- From: andrewc <andrew.cao@cisra.canon.com.au>
- Date: Tue, 31 May 2005 09:46:58 +1000
- To: public-qt-comments@w3.org
Dear editors, If I have XML data: <book>A B A B A C B</book> and query: /book ftcontains "A" && "B" occurs from 2 to 3 times FTWords ("A") will return 3 matches at position (1) (3) (5). FTWords ("B") will return 3 matches at position (2) (4) (7). FTAnd will return 9 matches at position (1,2) (1,4) (1,7) (3,2) (3,4) (3,7) (5,2) (5,4) (5,7) According to the semantics, "occurs from 2 to 3 times" is evaluated by "occurs at least 2 times && ! occurs at least 4 times". Now if we evaluate "! occurs at least 4 times": FTTimes "occurs at least 4 times" has 9 input matches, and will produce 126 output matches.
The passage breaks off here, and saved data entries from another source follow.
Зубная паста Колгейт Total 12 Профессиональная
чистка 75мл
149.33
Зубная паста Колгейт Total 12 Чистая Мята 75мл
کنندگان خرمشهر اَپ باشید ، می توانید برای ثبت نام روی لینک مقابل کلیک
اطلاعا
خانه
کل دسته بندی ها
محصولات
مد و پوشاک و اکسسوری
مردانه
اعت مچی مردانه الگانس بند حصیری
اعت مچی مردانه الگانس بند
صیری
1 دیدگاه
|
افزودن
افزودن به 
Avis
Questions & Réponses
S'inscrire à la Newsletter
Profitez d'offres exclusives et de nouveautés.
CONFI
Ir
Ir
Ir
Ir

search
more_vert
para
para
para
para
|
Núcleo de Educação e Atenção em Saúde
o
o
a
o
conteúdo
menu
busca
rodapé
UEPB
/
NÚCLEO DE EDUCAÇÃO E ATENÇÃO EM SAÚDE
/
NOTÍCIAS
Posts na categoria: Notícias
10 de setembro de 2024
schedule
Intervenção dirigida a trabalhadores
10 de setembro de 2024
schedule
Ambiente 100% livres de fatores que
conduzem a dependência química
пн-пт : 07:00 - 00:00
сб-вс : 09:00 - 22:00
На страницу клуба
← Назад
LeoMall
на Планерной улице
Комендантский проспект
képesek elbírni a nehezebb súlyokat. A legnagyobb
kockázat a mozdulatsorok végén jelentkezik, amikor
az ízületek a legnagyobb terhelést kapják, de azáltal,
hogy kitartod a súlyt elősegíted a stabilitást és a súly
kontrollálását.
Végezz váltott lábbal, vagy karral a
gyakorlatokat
After eliminating duplication, we get (numbers in parenthesis are word positions) 13 output matches: AllMatches --- Match (1,2,3,4,7) --- Match (1,2,3,4,5,7) --- Match (1,2,4,5,7) --- Match (1,2,4,5) --- Match (1,2,3,4) --- Match (1,2,3,7) --- Match (1,2,3,4,5) --- Match (1,2,3,5,7) --- Match (1,2,5,7) --- Match (1,3,4,7) --- Match (1,3,4,5,7) --- Match (2,3,4,5,7) --- Match (2,3,5,7) If we apply FTUnaryNot on this AllMatches, because the first Match has 5 StringMatches, the second Match has 6 StringMatches, and so on, we will have: 5 x 6 x 5 x 4 x 4 x 4 x 5 x 5 x 4 x 4 x 5 x 5 x 4 = 384 million possible combinations of StringMatches. Even if we do not materialize these combinations at one time, the potential computation is huge. And the query evaluation is only half way. This is simple query and simple data. But evaluating this query may incur such a a huge computation. What if "A" and "B" happen 10 times each in /book? My question is: Is my evaluation correct? If it is correct, would it be nice if we could simplify the semantics of FTTimes, FTUnaryNot, etc.? Or is there a lot of places to optimize? Thanks, Andrew
Received on Monday, 30 May 2005 23:48:34 UTC